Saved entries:

++++++++

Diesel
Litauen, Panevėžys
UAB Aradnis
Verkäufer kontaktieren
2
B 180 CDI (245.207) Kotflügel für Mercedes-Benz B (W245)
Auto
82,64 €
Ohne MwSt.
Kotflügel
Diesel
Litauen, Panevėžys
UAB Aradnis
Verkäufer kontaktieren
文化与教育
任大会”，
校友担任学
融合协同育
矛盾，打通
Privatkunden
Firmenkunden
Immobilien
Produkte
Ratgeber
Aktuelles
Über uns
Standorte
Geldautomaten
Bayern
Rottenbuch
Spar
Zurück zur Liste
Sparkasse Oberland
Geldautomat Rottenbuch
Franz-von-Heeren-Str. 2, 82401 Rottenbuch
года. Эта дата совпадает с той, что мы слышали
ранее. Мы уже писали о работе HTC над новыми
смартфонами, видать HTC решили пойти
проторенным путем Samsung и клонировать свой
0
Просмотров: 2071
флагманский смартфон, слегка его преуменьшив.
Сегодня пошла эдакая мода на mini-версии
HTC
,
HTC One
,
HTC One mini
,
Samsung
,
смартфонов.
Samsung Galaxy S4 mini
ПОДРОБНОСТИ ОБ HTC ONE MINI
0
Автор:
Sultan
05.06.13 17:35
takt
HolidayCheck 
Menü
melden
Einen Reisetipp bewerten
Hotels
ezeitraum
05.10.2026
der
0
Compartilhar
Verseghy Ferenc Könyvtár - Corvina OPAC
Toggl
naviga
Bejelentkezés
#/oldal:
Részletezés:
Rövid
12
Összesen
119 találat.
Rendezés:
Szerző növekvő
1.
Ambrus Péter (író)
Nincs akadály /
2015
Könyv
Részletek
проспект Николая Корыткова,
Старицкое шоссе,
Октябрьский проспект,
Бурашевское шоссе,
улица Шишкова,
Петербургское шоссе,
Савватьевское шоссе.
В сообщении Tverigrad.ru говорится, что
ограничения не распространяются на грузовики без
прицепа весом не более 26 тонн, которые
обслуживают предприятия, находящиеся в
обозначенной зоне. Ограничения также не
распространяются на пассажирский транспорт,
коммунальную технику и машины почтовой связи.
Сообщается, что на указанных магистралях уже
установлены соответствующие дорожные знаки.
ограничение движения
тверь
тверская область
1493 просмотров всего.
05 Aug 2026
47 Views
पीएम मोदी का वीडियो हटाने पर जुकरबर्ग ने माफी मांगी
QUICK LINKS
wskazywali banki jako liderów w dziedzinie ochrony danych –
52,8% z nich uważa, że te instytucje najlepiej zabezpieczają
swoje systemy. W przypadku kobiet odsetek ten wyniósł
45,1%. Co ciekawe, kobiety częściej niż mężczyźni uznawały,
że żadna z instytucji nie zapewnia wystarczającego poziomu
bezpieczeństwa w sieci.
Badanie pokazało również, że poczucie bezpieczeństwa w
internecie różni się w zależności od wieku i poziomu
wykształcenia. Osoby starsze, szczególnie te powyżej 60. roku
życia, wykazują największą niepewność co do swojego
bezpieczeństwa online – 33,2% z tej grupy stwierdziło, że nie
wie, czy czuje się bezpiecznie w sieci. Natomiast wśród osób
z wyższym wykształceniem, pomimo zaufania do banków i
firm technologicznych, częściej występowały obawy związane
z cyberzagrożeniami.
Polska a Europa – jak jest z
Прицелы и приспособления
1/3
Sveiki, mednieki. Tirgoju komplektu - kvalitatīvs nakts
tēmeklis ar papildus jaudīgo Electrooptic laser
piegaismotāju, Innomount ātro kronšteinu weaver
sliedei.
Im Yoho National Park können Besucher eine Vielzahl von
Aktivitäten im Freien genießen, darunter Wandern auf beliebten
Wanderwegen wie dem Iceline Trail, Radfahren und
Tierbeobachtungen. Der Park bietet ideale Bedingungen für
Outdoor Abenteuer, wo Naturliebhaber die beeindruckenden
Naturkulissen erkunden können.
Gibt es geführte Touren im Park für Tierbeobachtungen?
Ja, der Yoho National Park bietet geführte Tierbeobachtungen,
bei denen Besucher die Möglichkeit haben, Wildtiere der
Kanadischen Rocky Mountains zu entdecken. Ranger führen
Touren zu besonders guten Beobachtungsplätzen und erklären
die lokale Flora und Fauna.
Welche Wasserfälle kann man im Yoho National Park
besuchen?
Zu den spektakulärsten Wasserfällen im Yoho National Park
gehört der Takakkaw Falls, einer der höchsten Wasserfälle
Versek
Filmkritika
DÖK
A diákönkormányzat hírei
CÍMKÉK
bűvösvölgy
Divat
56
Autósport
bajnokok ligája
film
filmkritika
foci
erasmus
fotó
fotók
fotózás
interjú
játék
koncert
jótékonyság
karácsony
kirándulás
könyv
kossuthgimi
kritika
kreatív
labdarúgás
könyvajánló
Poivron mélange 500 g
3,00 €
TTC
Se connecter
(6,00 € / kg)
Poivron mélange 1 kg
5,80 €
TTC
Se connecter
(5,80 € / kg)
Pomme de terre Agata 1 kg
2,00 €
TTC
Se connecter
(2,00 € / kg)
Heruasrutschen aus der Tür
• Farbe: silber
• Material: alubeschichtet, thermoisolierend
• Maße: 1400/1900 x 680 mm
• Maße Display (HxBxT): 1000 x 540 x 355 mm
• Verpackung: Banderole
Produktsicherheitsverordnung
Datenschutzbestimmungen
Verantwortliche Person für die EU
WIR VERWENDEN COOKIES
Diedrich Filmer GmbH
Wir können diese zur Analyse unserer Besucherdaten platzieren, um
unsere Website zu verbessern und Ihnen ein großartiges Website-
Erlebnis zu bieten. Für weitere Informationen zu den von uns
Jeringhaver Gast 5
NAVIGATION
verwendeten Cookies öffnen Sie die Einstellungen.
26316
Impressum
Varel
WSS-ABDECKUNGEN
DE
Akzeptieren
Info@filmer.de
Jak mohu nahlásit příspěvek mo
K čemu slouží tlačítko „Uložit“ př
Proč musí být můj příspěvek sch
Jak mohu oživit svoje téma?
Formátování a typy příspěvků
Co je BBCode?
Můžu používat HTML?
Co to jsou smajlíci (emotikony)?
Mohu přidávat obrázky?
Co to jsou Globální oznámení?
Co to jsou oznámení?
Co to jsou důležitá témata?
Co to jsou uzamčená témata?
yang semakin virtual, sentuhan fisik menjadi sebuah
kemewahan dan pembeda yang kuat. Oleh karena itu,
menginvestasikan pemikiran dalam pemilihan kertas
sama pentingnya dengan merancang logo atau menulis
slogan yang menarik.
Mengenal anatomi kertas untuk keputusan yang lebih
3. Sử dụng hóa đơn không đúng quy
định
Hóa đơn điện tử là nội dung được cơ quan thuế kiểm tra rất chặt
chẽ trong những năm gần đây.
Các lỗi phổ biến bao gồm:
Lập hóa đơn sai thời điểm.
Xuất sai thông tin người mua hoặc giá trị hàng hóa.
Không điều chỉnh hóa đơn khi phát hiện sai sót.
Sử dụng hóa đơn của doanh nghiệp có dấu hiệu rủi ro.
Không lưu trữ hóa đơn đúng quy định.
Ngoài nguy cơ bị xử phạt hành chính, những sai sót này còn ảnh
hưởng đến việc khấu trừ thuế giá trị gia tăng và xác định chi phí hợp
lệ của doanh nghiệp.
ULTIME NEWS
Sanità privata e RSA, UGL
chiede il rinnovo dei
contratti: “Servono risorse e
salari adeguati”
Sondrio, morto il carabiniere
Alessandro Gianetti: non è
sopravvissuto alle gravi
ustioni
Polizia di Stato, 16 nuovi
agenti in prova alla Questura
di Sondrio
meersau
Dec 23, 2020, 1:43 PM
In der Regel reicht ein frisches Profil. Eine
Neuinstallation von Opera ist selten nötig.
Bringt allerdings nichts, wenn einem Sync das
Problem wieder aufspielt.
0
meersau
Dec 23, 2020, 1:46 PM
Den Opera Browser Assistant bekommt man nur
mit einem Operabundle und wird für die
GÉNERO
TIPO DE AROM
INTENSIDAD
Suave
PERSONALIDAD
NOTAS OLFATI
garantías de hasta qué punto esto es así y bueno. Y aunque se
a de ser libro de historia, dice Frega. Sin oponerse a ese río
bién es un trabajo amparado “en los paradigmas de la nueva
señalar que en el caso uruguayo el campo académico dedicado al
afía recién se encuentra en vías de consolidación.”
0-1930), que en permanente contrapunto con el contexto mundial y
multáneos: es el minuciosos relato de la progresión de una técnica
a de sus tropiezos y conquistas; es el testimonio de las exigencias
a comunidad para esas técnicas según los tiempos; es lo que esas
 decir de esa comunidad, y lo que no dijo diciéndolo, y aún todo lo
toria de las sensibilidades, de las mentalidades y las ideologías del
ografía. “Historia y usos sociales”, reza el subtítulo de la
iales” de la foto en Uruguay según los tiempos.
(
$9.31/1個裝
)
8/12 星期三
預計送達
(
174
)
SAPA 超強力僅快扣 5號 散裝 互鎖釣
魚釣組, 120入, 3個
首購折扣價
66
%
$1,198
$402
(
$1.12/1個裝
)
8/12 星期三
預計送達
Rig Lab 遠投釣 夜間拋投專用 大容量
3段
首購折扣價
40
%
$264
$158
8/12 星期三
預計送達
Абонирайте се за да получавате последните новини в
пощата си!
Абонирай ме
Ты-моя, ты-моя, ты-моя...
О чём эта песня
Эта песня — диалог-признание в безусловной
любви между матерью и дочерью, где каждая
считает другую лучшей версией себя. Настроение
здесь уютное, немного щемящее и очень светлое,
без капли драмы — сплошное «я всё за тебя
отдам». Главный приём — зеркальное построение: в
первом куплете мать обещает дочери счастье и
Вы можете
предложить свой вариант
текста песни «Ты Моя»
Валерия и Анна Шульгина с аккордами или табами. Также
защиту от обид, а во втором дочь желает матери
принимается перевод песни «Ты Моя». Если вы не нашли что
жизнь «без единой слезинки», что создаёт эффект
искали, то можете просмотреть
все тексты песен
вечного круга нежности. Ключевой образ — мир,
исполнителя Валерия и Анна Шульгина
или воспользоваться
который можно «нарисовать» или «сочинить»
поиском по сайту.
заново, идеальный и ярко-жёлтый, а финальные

++++++++

### TASK DETAILS
Quote the data word for word, beginning with its very first line and ending with the line that contains "смартфонами, видать HTC решили пойти", both included.

### TASK SOLUTION
Diesel
Litauen, Panevėžys
UAB Aradnis
Verkäufer kontaktieren
2
B 180 CDI (245.207) Kotflügel für Mercedes-Benz B (W245)
Auto
82,64 €
Ohne MwSt.
Kotflügel
Diesel
Litauen, Panevėžys
UAB Aradnis
Verkäufer kontaktieren
文化与教育
任大会”，
校友担任学
融合协同育
矛盾，打通
Privatkunden
Firmenkunden
Immobilien
Produkte
Ratgeber
Aktuelles
Über uns
Standorte
Geldautomaten
Bayern
Rottenbuch
Spar
Zurück zur Liste
Sparkasse Oberland
Geldautomat Rottenbuch
Franz-von-Heeren-Str. 2, 82401 Rottenbuch
года. Эта дата совпадает с той, что мы слышали
ранее. Мы уже писали о работе HTC над новыми
смартфонами, видать HTC решили пойти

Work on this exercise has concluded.